§ EXERCISE
Copy out word for word the line with "camera: 20 degrees left, 5 degrees up" and the lines that follow it in the listing below, up to the final one.

§ EXTRACTED INFORMATION
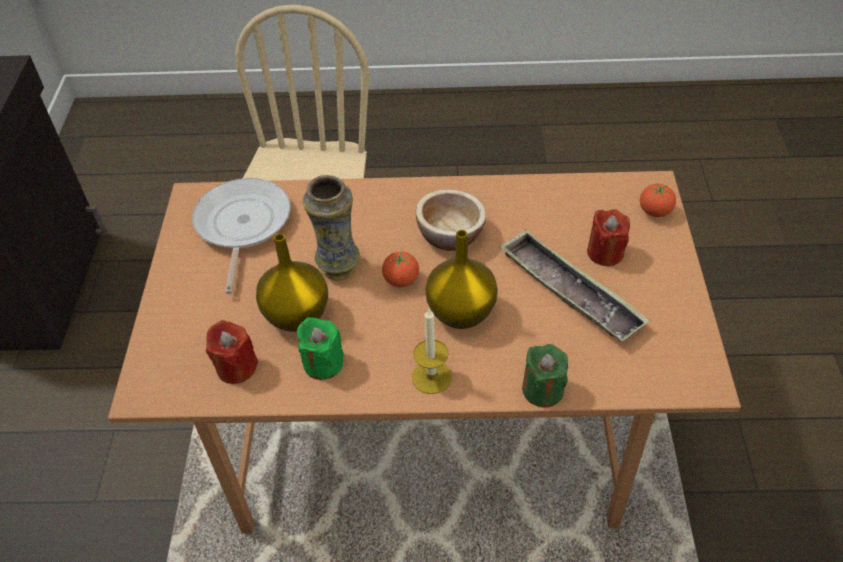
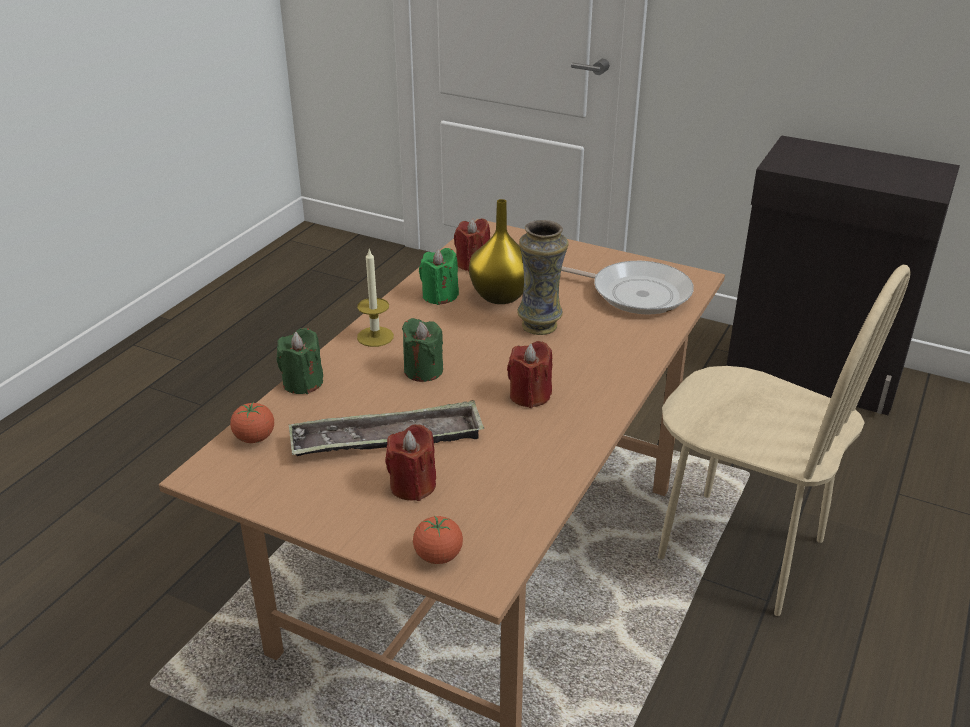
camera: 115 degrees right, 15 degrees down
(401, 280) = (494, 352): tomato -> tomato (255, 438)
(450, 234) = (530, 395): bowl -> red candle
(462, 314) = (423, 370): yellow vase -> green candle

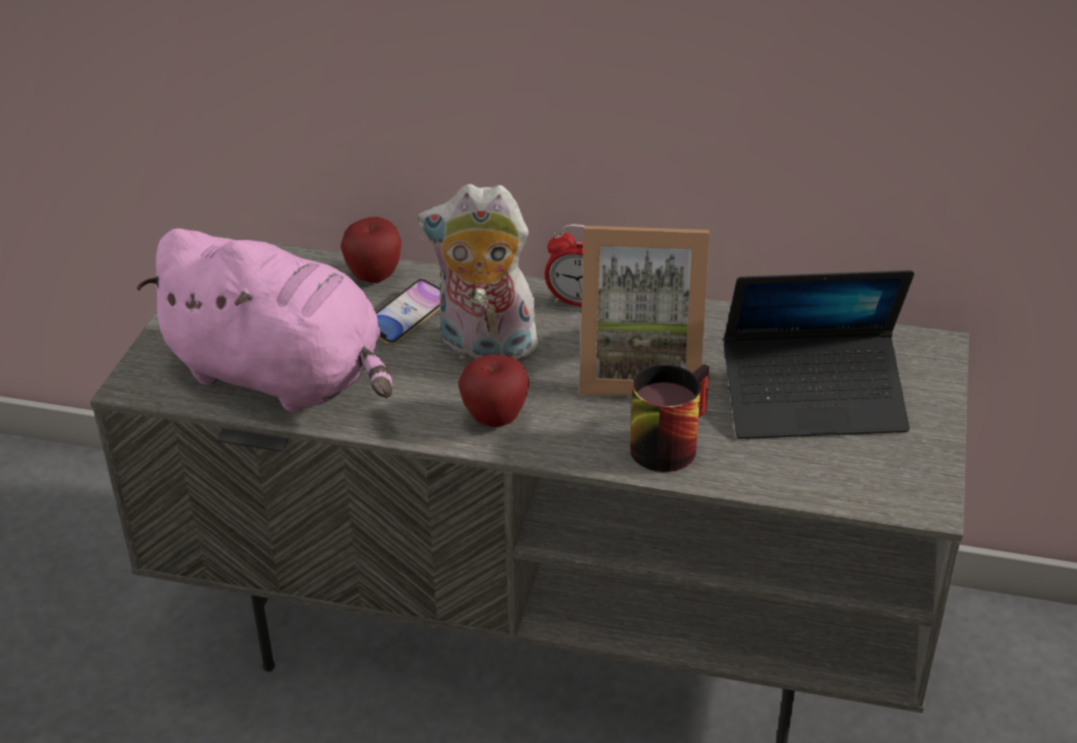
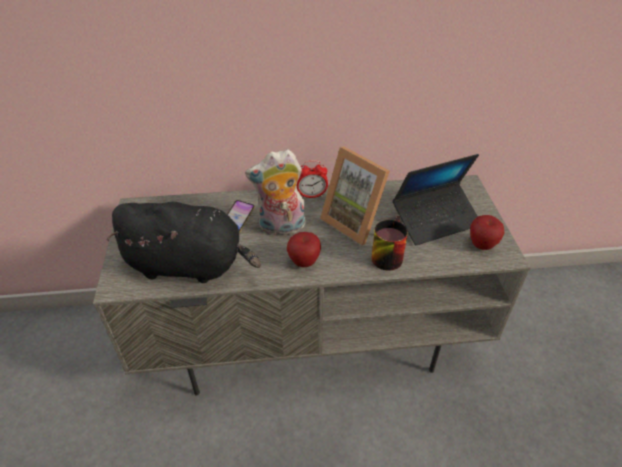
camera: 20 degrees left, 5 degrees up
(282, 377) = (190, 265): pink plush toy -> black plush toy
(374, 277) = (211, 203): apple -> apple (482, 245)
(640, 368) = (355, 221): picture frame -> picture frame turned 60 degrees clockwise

§ ANSWER SPACE
camera: 20 degrees left, 5 degrees up
(282, 377) = (190, 265): pink plush toy -> black plush toy
(374, 277) = (211, 203): apple -> apple (482, 245)
(640, 368) = (355, 221): picture frame -> picture frame turned 60 degrees clockwise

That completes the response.